Por Alicia Ferrera
Al acercarme al fregadero esta mañana, dispuesta para preparar el mate del desayuno, noté con estupor un pequeño desfase de orden físico: estaba un poco más lejos de lo habitual. Puse la pava en el fuego y obtuve la misma sensación de estirar el brazo un poco más que ayer.
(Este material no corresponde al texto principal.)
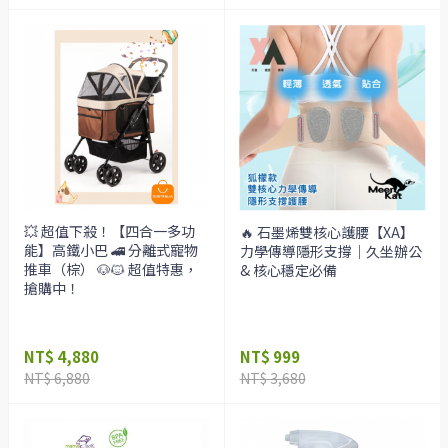
💥 超值下殺！【四合一多功
🔥 石墨烯雙核心護腰【XA】
能】高鐵小巴 🚄 分離式寵物
力學傳導隱形支撐｜久坐辦公
推車（棕） 🐶🐱 超值特惠，
& 核心穩定必備
搶購中！
NT$ 4,880
NT$ 999
NT$ 6,880
NT$ 3,680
Uno está acostumbrado a los gestos mínimos del cuerpo y nota cualquier anomalía. En el baño, frente al espejo, constaté que este fenómeno no se circunscribía a la cocina. De modo que me acerqué hasta tocar el borde del lavabo con la pelvis. Indudablemente, me rozaba en la cadera, más abajo que de costumbre. Uno o dos centímetros son suficientes para la alarma. Pensé: No puedo haber crecido durante la noche. Y aun así, me medí con la cinta métrica, acostada en el suelo del salón. Efectivamente, uno con sesenta y tres seguía siendo mi altura, aunque estuviera en horizontal. ¿Un fallo del cerebro? Lo descarté en seguida. Si soy capaz de percibir este suceso con precisión es que mi cerebro funciona bien. Inclusodemasiadobien. De modo que resta una última alternativa, que me apresuro a compartir con amigos y geólogos: la tierra se está hundiendo. Ignoro aún las consecuencias de este fenómeno, pero es mejor prepararse por si el próximo abrazo nos lo tenemos que dar en Nueva Zelanda.